━━━━━ Data records

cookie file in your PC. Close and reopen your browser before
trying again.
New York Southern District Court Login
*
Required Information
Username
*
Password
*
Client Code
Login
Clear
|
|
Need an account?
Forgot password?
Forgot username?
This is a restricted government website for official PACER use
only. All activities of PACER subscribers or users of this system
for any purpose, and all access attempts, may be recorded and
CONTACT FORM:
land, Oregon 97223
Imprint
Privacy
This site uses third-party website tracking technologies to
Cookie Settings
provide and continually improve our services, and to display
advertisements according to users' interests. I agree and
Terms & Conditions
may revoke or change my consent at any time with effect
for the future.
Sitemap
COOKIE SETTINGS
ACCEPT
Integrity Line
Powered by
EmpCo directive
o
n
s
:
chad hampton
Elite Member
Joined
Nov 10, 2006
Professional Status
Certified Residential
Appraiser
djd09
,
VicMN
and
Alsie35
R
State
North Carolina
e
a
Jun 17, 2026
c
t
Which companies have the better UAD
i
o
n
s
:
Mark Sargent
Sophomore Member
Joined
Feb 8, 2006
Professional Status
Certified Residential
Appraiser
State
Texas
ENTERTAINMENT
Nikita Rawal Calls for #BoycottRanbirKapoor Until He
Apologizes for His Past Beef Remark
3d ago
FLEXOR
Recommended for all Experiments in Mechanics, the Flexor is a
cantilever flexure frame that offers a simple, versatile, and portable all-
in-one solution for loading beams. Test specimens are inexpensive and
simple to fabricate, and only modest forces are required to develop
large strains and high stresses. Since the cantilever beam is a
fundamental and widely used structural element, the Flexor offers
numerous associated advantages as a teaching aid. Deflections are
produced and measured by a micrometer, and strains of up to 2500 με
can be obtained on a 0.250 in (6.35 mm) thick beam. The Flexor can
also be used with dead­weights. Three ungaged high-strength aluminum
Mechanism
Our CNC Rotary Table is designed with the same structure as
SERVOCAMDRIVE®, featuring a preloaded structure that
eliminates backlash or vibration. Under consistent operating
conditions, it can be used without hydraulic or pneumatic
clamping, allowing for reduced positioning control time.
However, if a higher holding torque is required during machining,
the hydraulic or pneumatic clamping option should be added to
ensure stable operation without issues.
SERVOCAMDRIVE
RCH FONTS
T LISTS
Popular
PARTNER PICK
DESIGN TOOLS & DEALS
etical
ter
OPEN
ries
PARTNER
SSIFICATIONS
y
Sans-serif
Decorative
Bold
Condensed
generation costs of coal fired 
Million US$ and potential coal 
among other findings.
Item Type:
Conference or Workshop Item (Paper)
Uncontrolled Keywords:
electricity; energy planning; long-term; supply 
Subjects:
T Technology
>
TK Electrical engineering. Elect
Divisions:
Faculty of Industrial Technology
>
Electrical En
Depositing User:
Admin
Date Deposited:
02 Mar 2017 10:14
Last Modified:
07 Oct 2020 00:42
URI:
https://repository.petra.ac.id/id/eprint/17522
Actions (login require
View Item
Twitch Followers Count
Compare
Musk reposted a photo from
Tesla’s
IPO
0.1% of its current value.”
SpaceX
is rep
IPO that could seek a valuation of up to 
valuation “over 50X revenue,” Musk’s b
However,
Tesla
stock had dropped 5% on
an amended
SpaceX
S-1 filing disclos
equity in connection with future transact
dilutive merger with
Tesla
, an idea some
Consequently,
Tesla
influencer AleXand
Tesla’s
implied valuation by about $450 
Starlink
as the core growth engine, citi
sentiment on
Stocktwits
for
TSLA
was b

━━━━━━━━━━

● **What is expected**
The records above must be retyped in full, exactly.

● **Reply**
cookie file in your PC. Close and reopen your browser before
trying again.
New York Southern District Court Login
*
Required Information
Username
*
Password
*
Client Code
Login
Clear
|
|
Need an account?
Forgot password?
Forgot username?
This is a restricted government website for official PACER use
only. All activities of PACER subscribers or users of this system
for any purpose, and all access attempts, may be recorded and
CONTACT FORM:
land, Oregon 97223
Imprint
Privacy
This site uses third-party website tracking technologies to
Cookie Settings
provide and continually improve our services, and to display
advertisements according to users' interests. I agree and
Terms & Conditions
may revoke or change my consent at any time with effect
for the future.
Sitemap
COOKIE SETTINGS
ACCEPT
Integrity Line
Powered by
EmpCo directive
o
n
s
:
chad hampton
Elite Member
Joined
Nov 10, 2006
Professional Status
Certified Residential
Appraiser
djd09
,
VicMN
and
Alsie35
R
State
North Carolina
e
a
Jun 17, 2026
c
t
Which companies have the better UAD
i
o
n
s
:
Mark Sargent
Sophomore Member
Joined
Feb 8, 2006
Professional Status
Certified Residential
Appraiser
State
Texas
ENTERTAINMENT
Nikita Rawal Calls for #BoycottRanbirKapoor Until He
Apologizes for His Past Beef Remark
3d ago
FLEXOR
Recommended for all Experiments in Mechanics, the Flexor is a
cantilever flexure frame that offers a simple, versatile, and portable all-
in-one solution for loading beams. Test specimens are inexpensive and
simple to fabricate, and only modest forces are required to develop
large strains and high stresses. Since the cantilever beam is a
fundamental and widely used structural element, the Flexor offers
numerous associated advantages as a teaching aid. Deflections are
produced and measured by a micrometer, and strains of up to 2500 με
can be obtained on a 0.250 in (6.35 mm) thick beam. The Flexor can
also be used with dead­weights. Three ungaged high-strength aluminum
Mechanism
Our CNC Rotary Table is designed with the same structure as
SERVOCAMDRIVE®, featuring a preloaded structure that
eliminates backlash or vibration. Under consistent operating
conditions, it can be used without hydraulic or pneumatic
clamping, allowing for reduced positioning control time.
However, if a higher holding torque is required during machining,
the hydraulic or pneumatic clamping option should be added to
ensure stable operation without issues.
SERVOCAMDRIVE
RCH FONTS
T LISTS
Popular
PARTNER PICK
DESIGN TOOLS & DEALS
etical
ter
OPEN
ries
PARTNER
SSIFICATIONS
y
Sans-serif
Decorative
Bold
Condensed
generation costs of coal fired 
Million US$ and potential coal 
among other findings.
Item Type:
Conference or Workshop Item (Paper)
Uncontrolled Keywords:
electricity; energy planning; long-term; supply 
Subjects:
T Technology
>
TK Electrical engineering. Elect
Divisions:
Faculty of Industrial Technology
>
Electrical En
Depositing User:
Admin
Date Deposited:
02 Mar 2017 10:14
Last Modified:
07 Oct 2020 00:42
URI:
https://repository.petra.ac.id/id/eprint/17522
Actions (login require
View Item
Twitch Followers Count
Compare
Musk reposted a photo from
Tesla’s
IPO
0.1% of its current value.”
SpaceX
is rep
IPO that could seek a valuation of up to 
valuation “over 50X revenue,” Musk’s b
However,
Tesla
stock had dropped 5% on
an amended
SpaceX
S-1 filing disclos
equity in connection with future transact
dilutive merger with
Tesla
, an idea some
Consequently,
Tesla
influencer AleXand
Tesla’s
implied valuation by about $450 
Starlink
as the core growth engine, citi
sentiment on
Stocktwits
for
TSLA
was b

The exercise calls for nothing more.